Interestingly, we also found that mean diurnal melatonin levels in HD patients decreased with increasing severity of the clinical phenotype, suggesting that melatonin levels may decline substantially with advancing disease course. Progressive abnormalities in the metabolism of the melatonin precursor tryptophan may account for this association [7, 19], although additional investigations are needed to pinpoint the exact underlying metabolic pathways. Numerous studies have shown the ability of melatonin and its kynuramine metabolites to increase the survival of neurons under conditions of enhanced oxidative stress [18]. Therefore, declining melatonin levels may contribute to the progressive neurodegeneration in HD, and conversely, exogenous melatonin supplementation may be of benefit to HD patients. In fact, melatonin can antagonise the cytotoxic properties of both quinolinic acid and 3-nitropropionic acid, the administration of which is used to model HD induced pathology [6, 21]. Moreover, recently it was demonstrated that melatonin can potently inhibit mitochondrial cytochrome c release, which is known to activate downstream cell death pathways, resulting in neuroprotection in a mutant huntingtin expressing striatal cell line [23].

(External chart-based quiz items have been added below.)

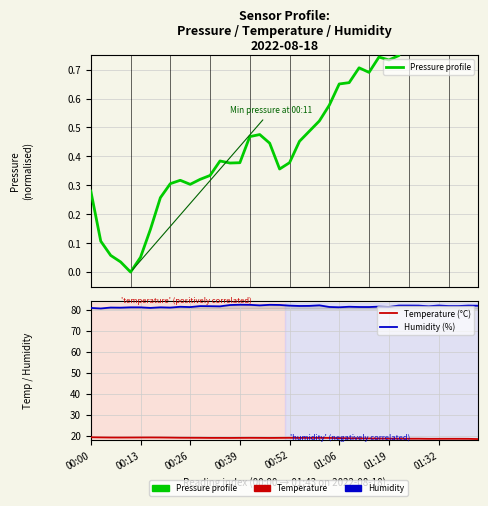

True or false: Pressure profile has a value of 0.5 at 32.

False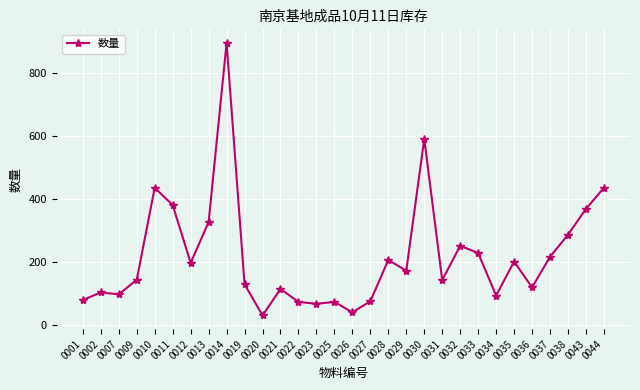

Where does the data first go above 172?

0010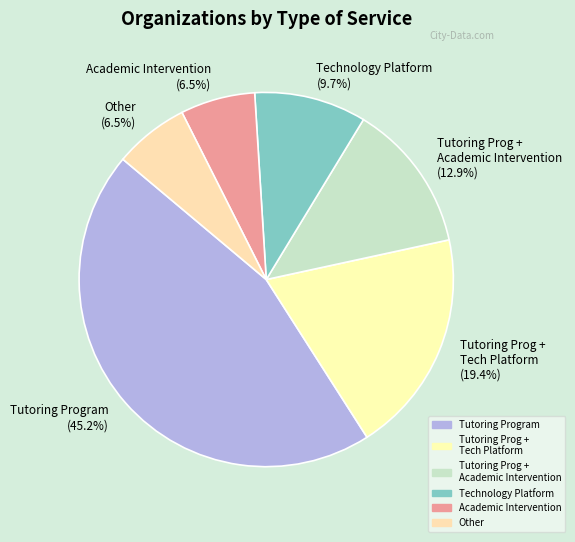

Is there a majority slice in this chart?

No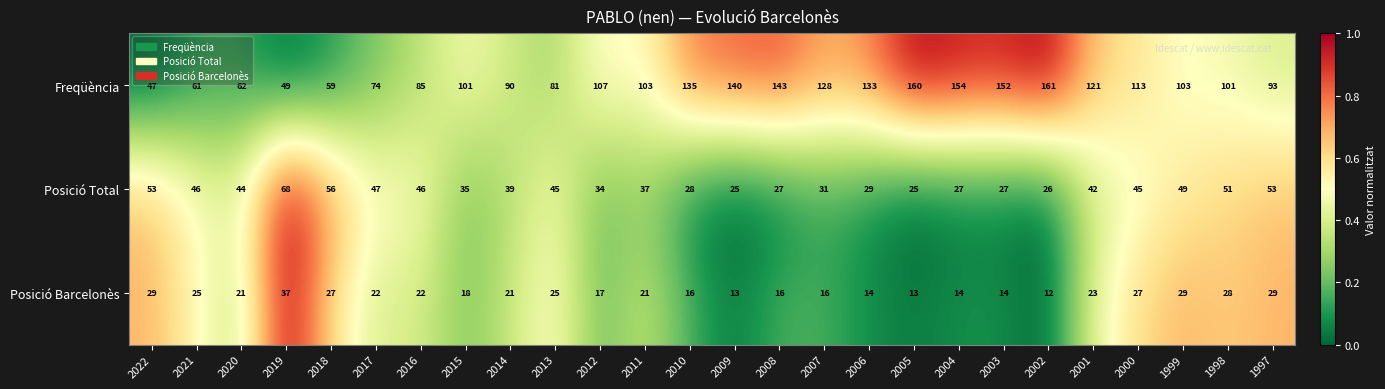

Rank the series by their average value, from lowest to highest.

Posició Barcelonès, Posició Total, Freqüència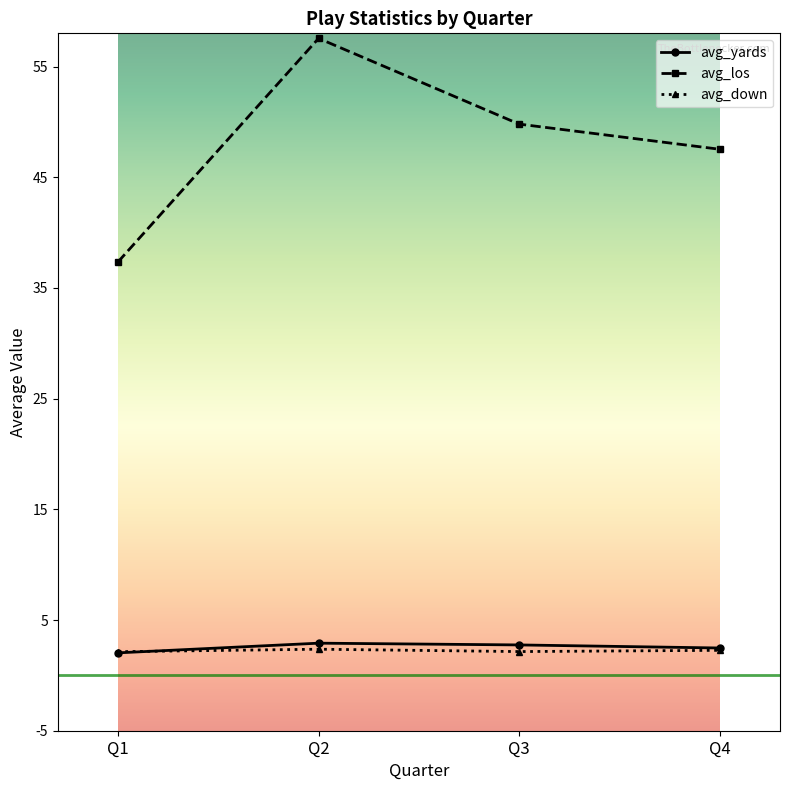

What is the average value of the avg_down series?

2.2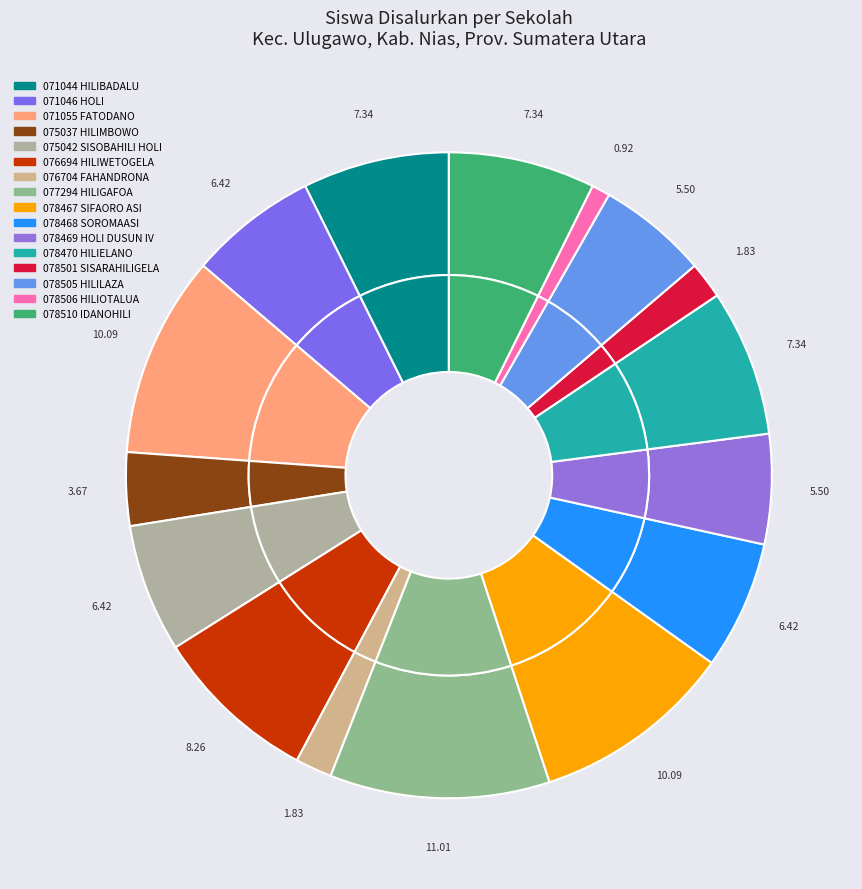

Between SD NEGERI 076694 HILIWETOGELA and SD NEGERI 077294 HILIGAFOA FATODANO, which is larger?

SD NEGERI 077294 HILIGAFOA FATODANO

In conclusion, our findings suggest a DSPS-like circadian rhythm disorder in early stage HD patients and indicate that melatonin levels may progressively decline with advancing disease. Therefore, strategies aimed at advancing the phase of the biological clock as well as melatonin supplementation might be of benefit to HD patients. First, however, larger scale studies are needed to confirm our findings and to assess whether later stages of HD are also accompanied by a similar circadian rhythm disorder.